Riwayat senada juga dikemukakan oleh Al-Maraghi dalam menafsirkan ayat ini.
Cepat menyadari kesalahan lalu beristighfar
Perilaku ini menggambarkan bagaimana orang yang bertakwa menghadapi dirinya sendiri,
yaitu bila dia, sengaja atau tidak, melakukan perbuatan dosa seperti, membunuh, memakan
riba, korupsi, berzina, atau menganiaya diri sendiri seperti minum khamar, membuka aurat,
tidak shalat, tidak berpuasa, dan sebagainya, mereka langsung ingat Allah, sehingga merasa
malu dan takut kepadaNya. Lalu ia cepat menyesali semua perbuatannya dan memohon
ampun sambil bertekad tidak akan mengulangi lagi kesalahan itu.

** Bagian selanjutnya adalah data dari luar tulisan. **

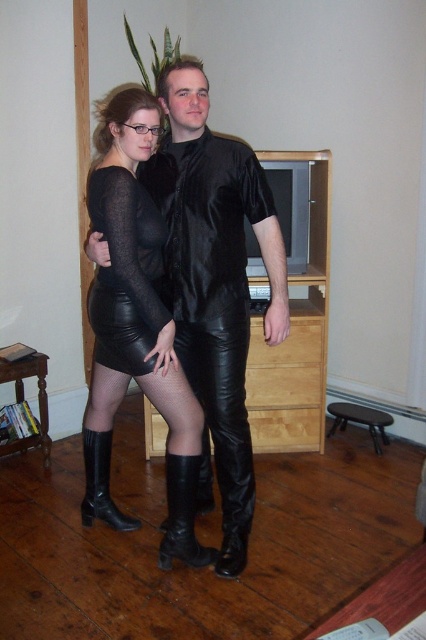
Can you confirm if black leather boot at lower center is positioned to the left of black leather boot at lower left?

Incorrect, black leather boot at lower center is not on the left side of black leather boot at lower left.

You are a GUI agent. You are given a task and a screenshot of the screen. Output one action in this format:
    pyautogui.click(x=<x>, y=<y>)
    Task: Click on the black leather boot at lower center
    The height and width of the screenshot is (640, 426).
    Given the screenshot: What is the action you would take?
    pyautogui.click(x=183, y=515)

Between black leather skirt at center and black leather boot at lower center, which one appears on the right side from the viewer's perspective?

From the viewer's perspective, black leather boot at lower center appears more on the right side.

Can you confirm if black leather skirt at center is thinner than black leather boot at lower center?

No.

Who is more distant from viewer, [196,564] or [184,477]?

The point [196,564] is behind.

Find the location of a particular element. The width and height of the screenshot is (426, 640). black leather skirt at center is located at coordinates pos(135,326).

Which of these two, black leather pants at center or black leather boot at lower left, stands taller?

black leather pants at center is taller.

Is black leather pants at center above black leather boot at lower left?

Yes, black leather pants at center is above black leather boot at lower left.

This screenshot has height=640, width=426. I want to click on black leather pants at center, so click(x=222, y=420).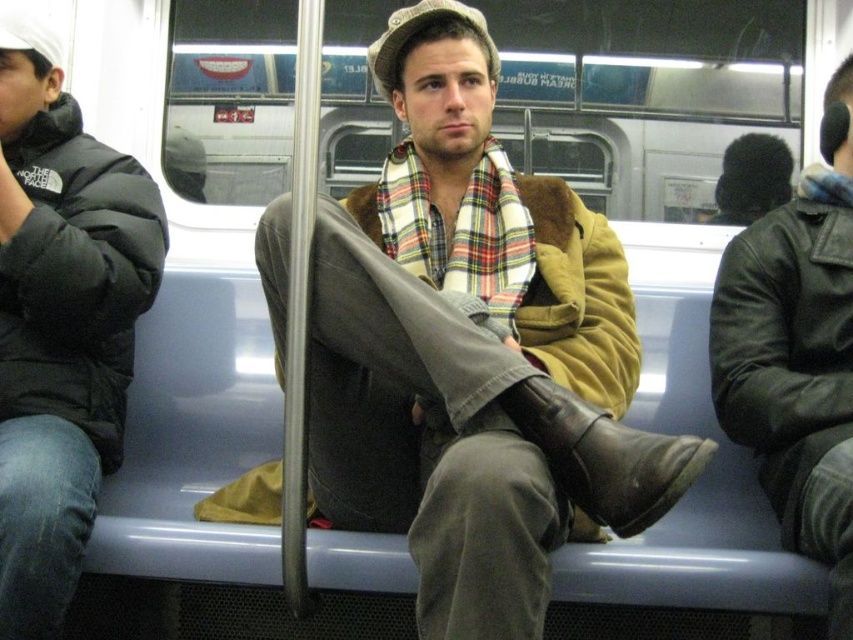
Is black puffy jacket at left thinner than black fuzzy hat at upper right?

Orang mu‘min yang bertakwa setelah bertaubat tidak akan mengulang pelanggaran yang telah
dilakukannya, karena ia akan selalu ingat dan takut kepada Allah.
Dalam ayat ini Allah juga menegaskan dua hal, pertama; Hanya Allah lah tempat memohon
ampunan, karena hanya Allah juga yang mampu memberi ampunan. Kedua; ayat ini
menunjukkan batapa Maha Pemaaf dan Pengampunnya Allah.
Untuk mereka yang memenuhi lima kriteria diatas, Allah menjanjikan balasan berupa
ampunan, selamat dari siksaan, mendapat pahala yang besar, dan memperoleh surga yang

sangat luas dan menyenangkan. Itu semua adalah sebaik-baik balasan dan imbalan Allah
terhadap amal yang telah mereka lakukan.